We must be prepared to serve so that when the opportunity comes you we able to seize the moment. We must be faithful with the small stuff and God will entrust us with bigger stuff. We should not give up on the things that God has entrusted (prepared in advance) to us, even though at times the work seems to be beneath us. We should see the task through to completion, even if we are not able to see the fruits of our labor. We must, in faith, leave that to God. We need to keep laboring on even if the conditions are less than optimal, or even downright hostile. We should be humble and do what we are called to do. Sometimes the most valuable tasks in our service to God are the ones that cost us the most. After all, our salvation carried a high price for God. Can we ever do too much to show our gratitude for that? To sum it all up, Nike probably got its inspiration from Jesus’ call for us to be servants – just do it!

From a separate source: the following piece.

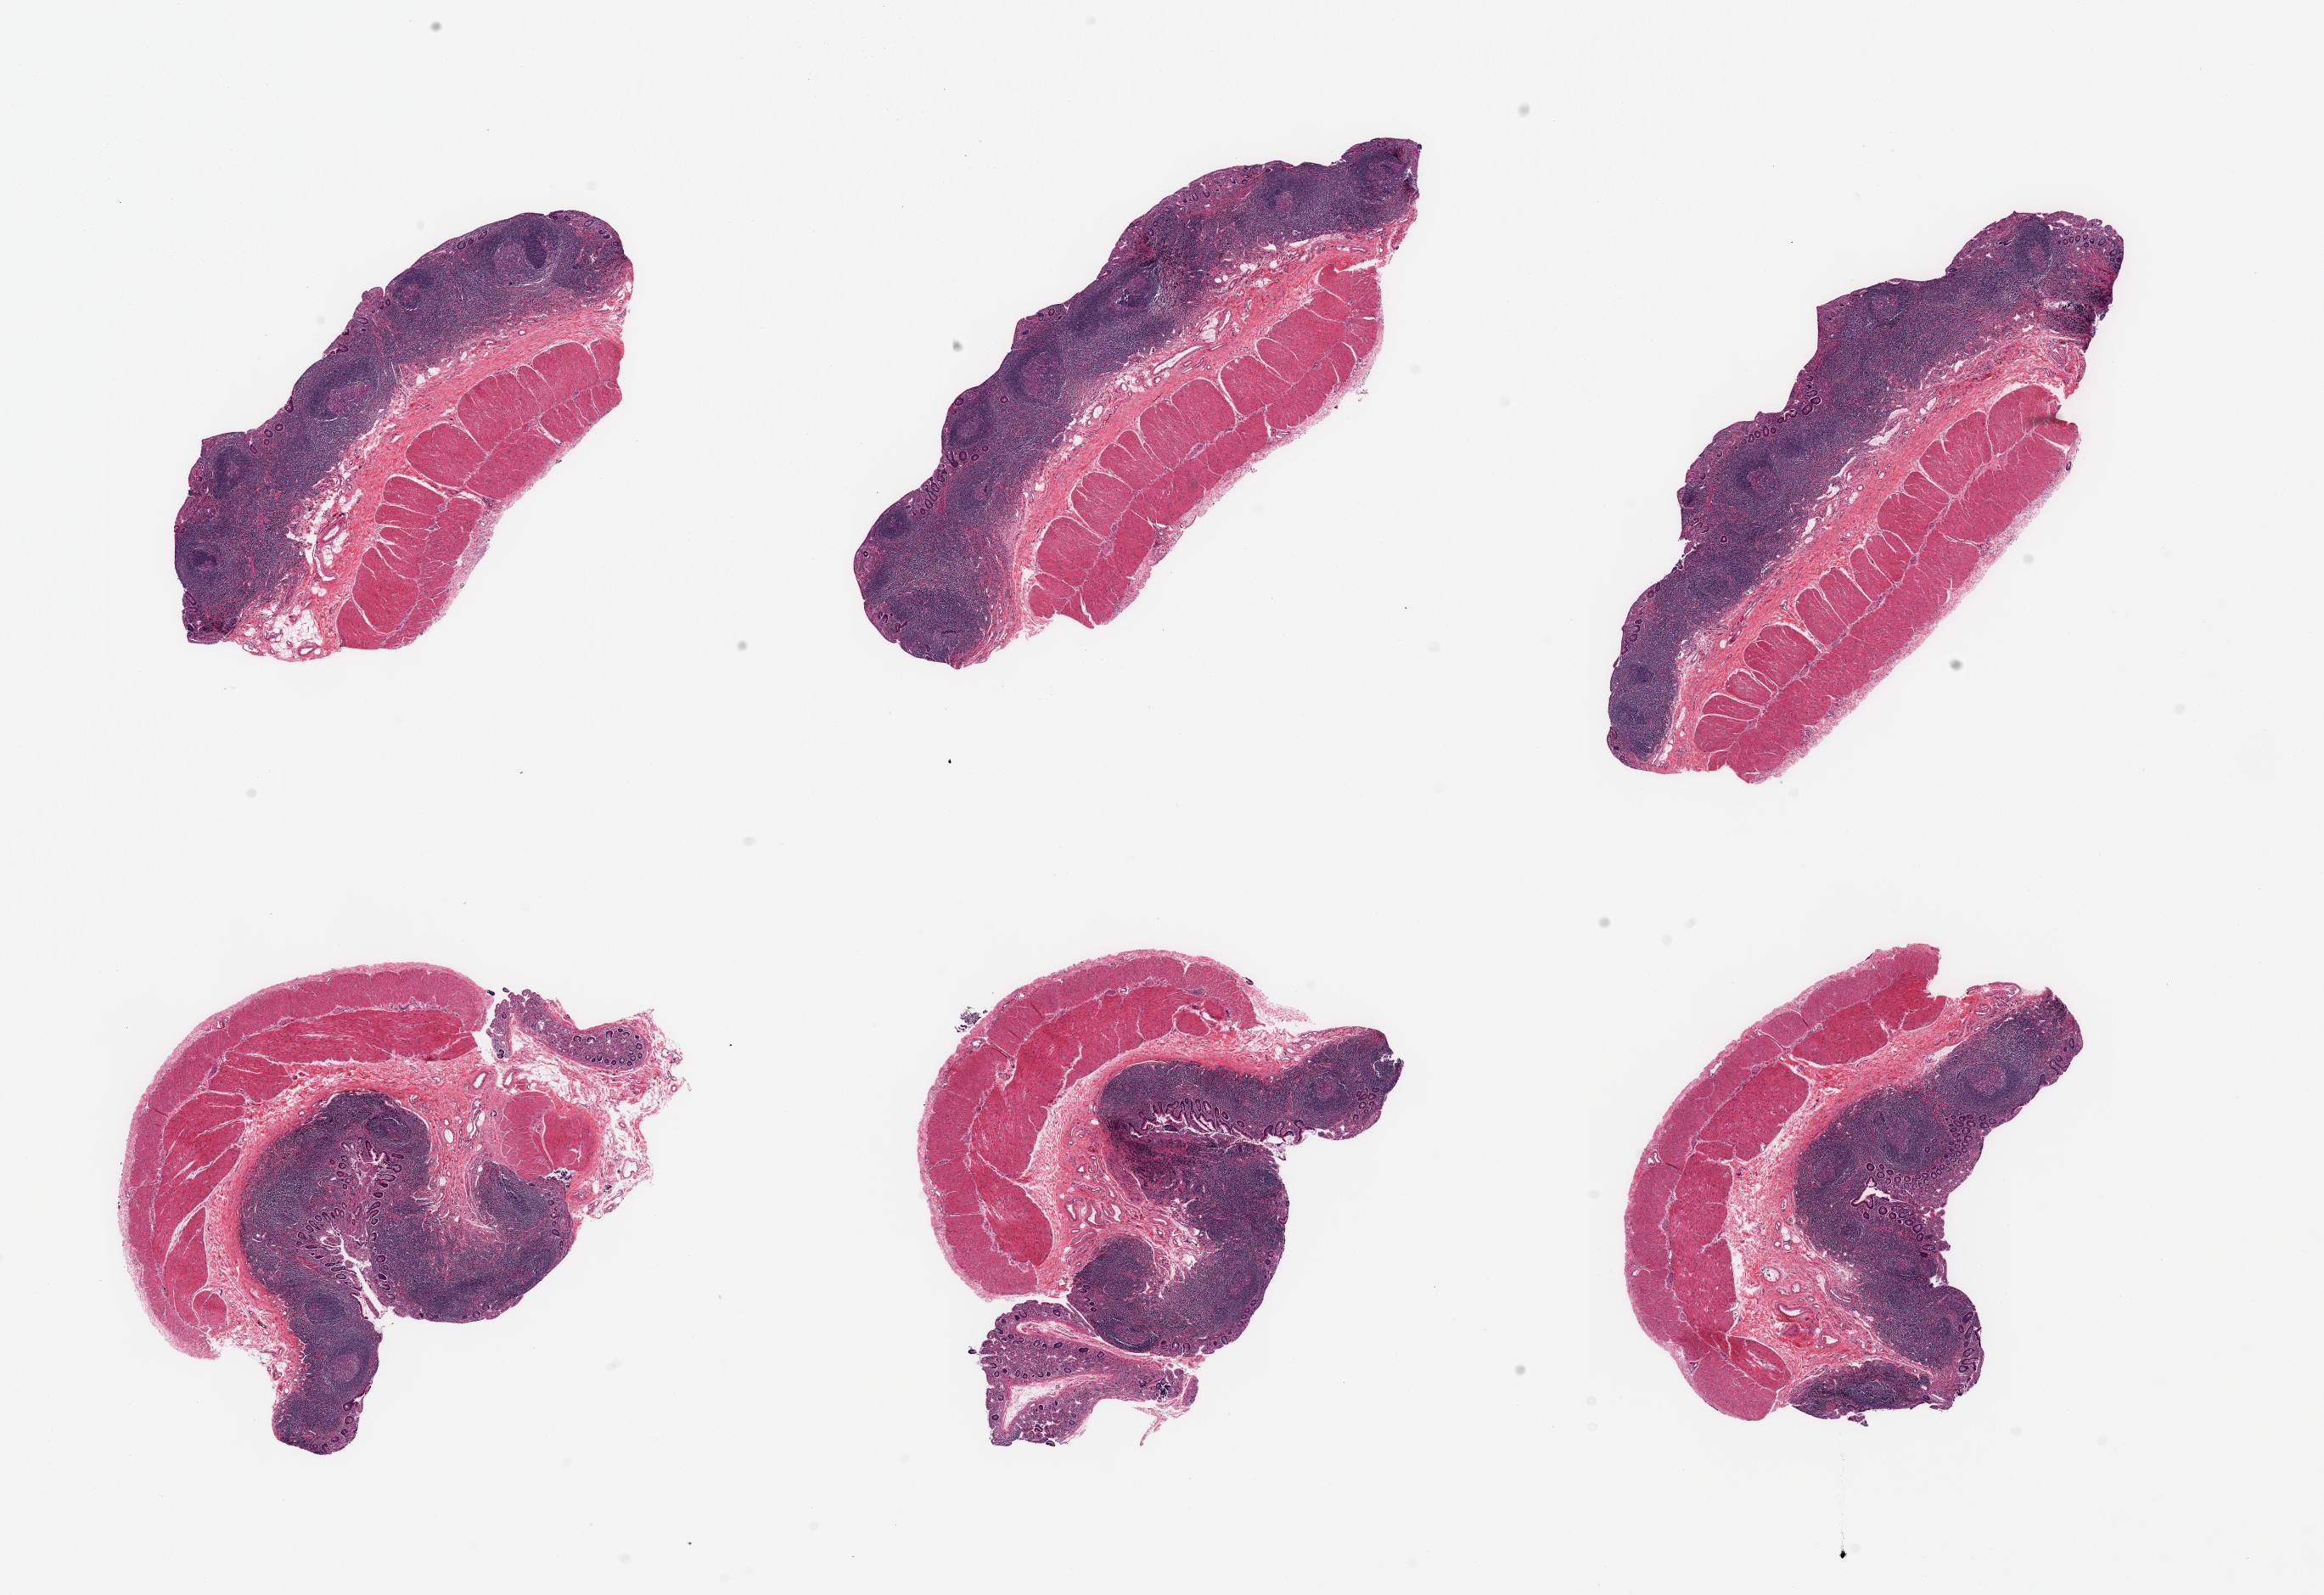
Digitized H&E-stained section, low-resolution overview of the scanned area, about 21.7 x 14.9 mm. PAXgene-fixed, paraffin-embedded tissue. Section of ileum (target tissue). Tissue donor sample. Donor: male.
Review note (as recorded): 6 pieces; target abundant mucosal lymphoid tissue; non-target muscularis present.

E: Questioning the Truth – For Musing On Your Own
1. How would you describe a servant?
2. Why is this something that few aspire to when preparing for their career?
3. Why then is it held in such high esteem by Jesus?
4. How does it help, even when performing the “lowliest” service that we are actually serving Jesus?
5. How would you describe the relationship between grace, faith and works?
6. How would you characterize works without faith, labor without love and endurance without hope?
7. What affect should someone entrusting us with a task have in our performing that task? What if that someone is Jesus?
8. Why would Jesus entrust us with serving Him?
9. How does being prepared help us to also be alert?
10. Have there been times when the service seemed too small or too menial for you (beneath you)? Has this lesson given you a different perspective? In what way?
11. Why do you think God measures our faithfulness by how much it costs us rather than by how much we give to it?
12. Which of the “profiles” of a servant impresses you most? Why?
13. How does it affect your willingness to serve knowing that when we neglect even the lowliest task (or person) that we are neglecting Jesus?
14. What does it mean that faith without works is dead?